> **YOUR OBJECTIVE**: Lay out the data below as a JSON list of strings with one string per line, starting at the line that contains "42 min being followed." and ending at the line that contains "12 h 17 min", both included. Skip blank lines and leave the pictures out.

:: INFORMATION GIVEN ::

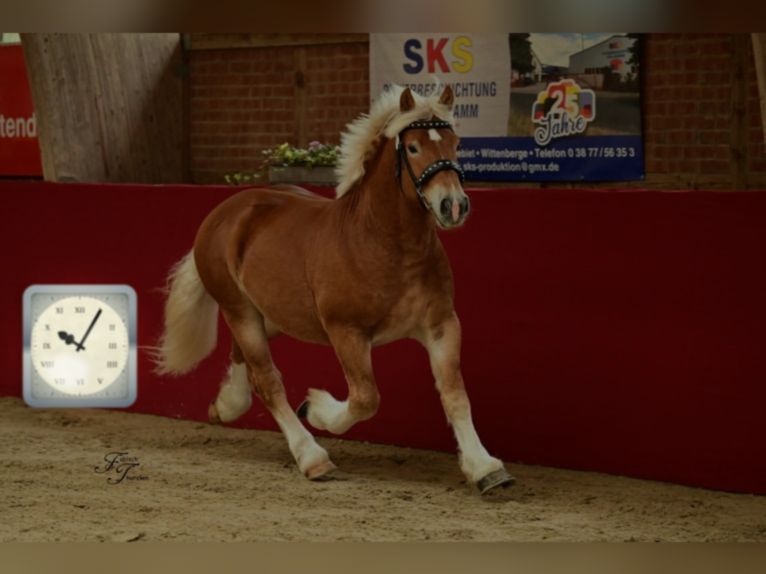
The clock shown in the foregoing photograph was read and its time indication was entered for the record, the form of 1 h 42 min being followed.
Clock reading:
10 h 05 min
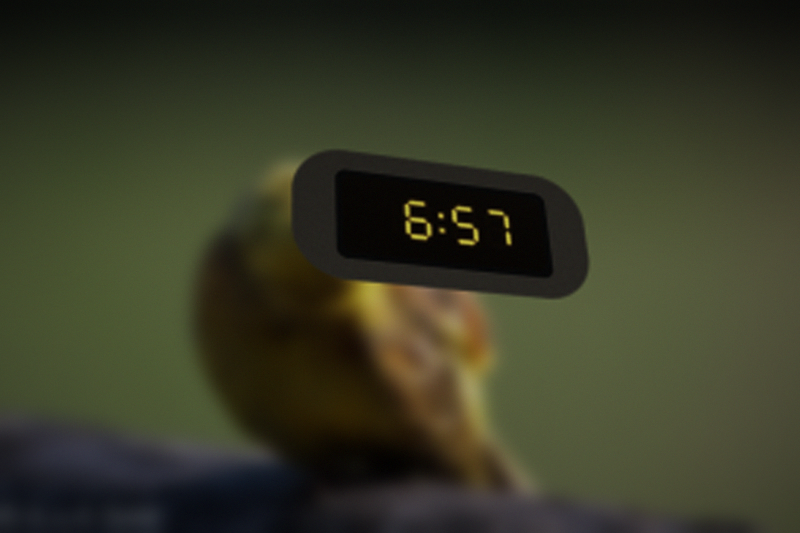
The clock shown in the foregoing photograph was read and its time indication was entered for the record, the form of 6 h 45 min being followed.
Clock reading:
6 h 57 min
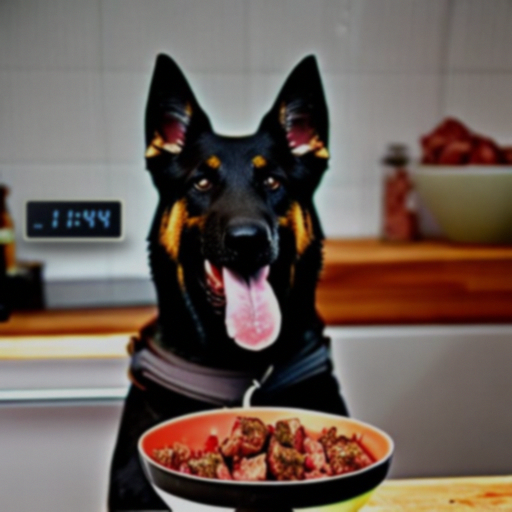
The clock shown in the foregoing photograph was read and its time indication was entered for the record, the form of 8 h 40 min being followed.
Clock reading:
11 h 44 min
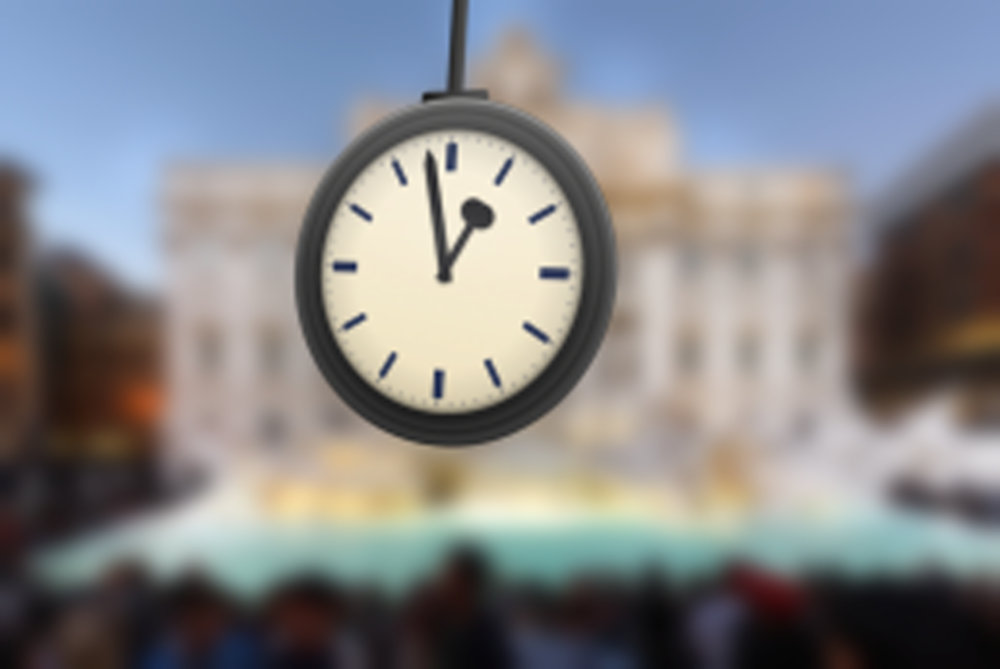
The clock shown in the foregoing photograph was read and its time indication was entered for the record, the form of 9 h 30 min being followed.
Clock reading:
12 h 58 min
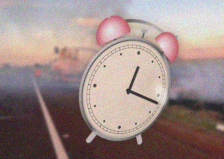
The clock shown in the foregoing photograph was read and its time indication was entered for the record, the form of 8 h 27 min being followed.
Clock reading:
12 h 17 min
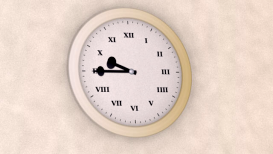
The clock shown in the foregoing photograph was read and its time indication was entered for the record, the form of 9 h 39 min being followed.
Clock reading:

:::
:: INFORMATION GIVEN ::

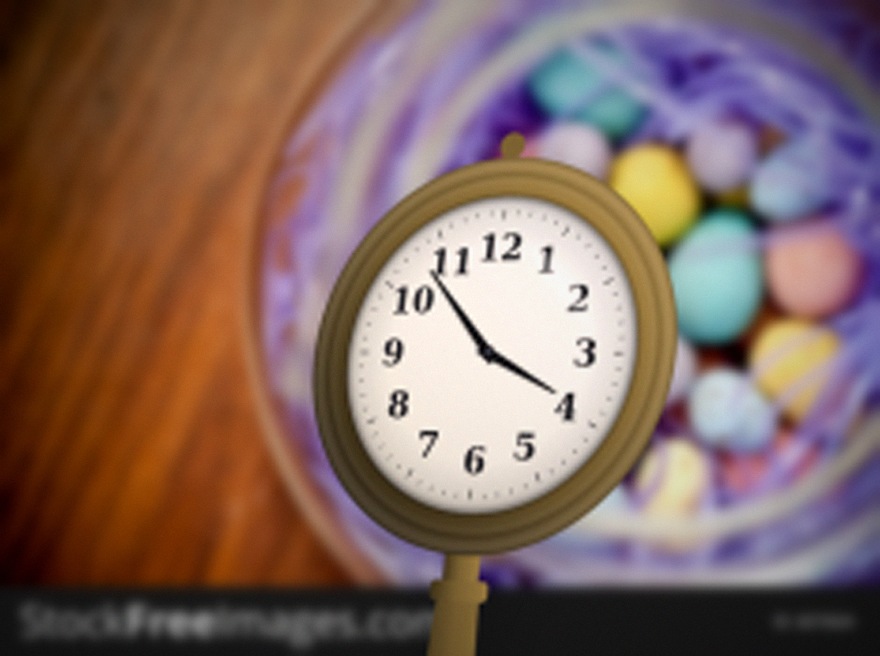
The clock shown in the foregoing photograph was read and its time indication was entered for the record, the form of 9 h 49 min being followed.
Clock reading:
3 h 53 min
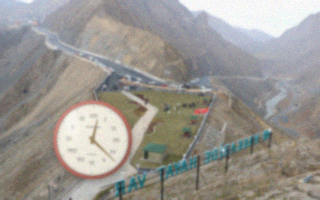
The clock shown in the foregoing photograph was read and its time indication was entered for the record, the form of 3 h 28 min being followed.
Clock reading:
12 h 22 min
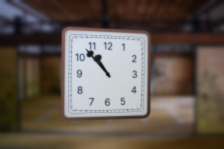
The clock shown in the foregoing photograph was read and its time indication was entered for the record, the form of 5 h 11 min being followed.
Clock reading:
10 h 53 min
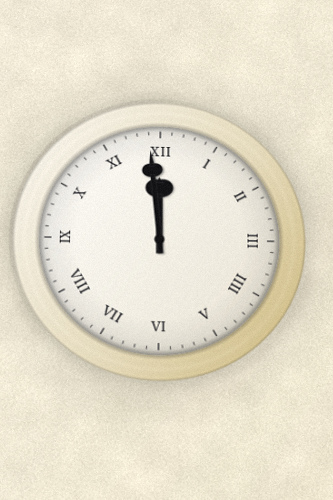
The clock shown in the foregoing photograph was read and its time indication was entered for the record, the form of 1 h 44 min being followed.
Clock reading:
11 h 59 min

:::

> **EXERCISE RESPONSE**:
[
  "The clock shown in the foregoing photograph was read and its time indication was entered for the record, the form of 1 h 42 min being followed.",
  "Clock reading:",
  "10 h 05 min",
  "The clock shown in the foregoing photograph was read and its time indication was entered for the record, the form of 6 h 45 min being followed.",
  "Clock reading:",
  "6 h 57 min",
  "The clock shown in the foregoing photograph was read and its time indication was entered for the record, the form of 8 h 40 min being followed.",
  "Clock reading:",
  "11 h 44 min",
  "The clock shown in the foregoing photograph was read and its time indication was entered for the record, the form of 9 h 30 min being followed.",
  "Clock reading:",
  "12 h 58 min",
  "The clock shown in the foregoing photograph was read and its time indication was entered for the record, the form of 8 h 27 min being followed.",
  "Clock reading:",
  "12 h 17 min"
]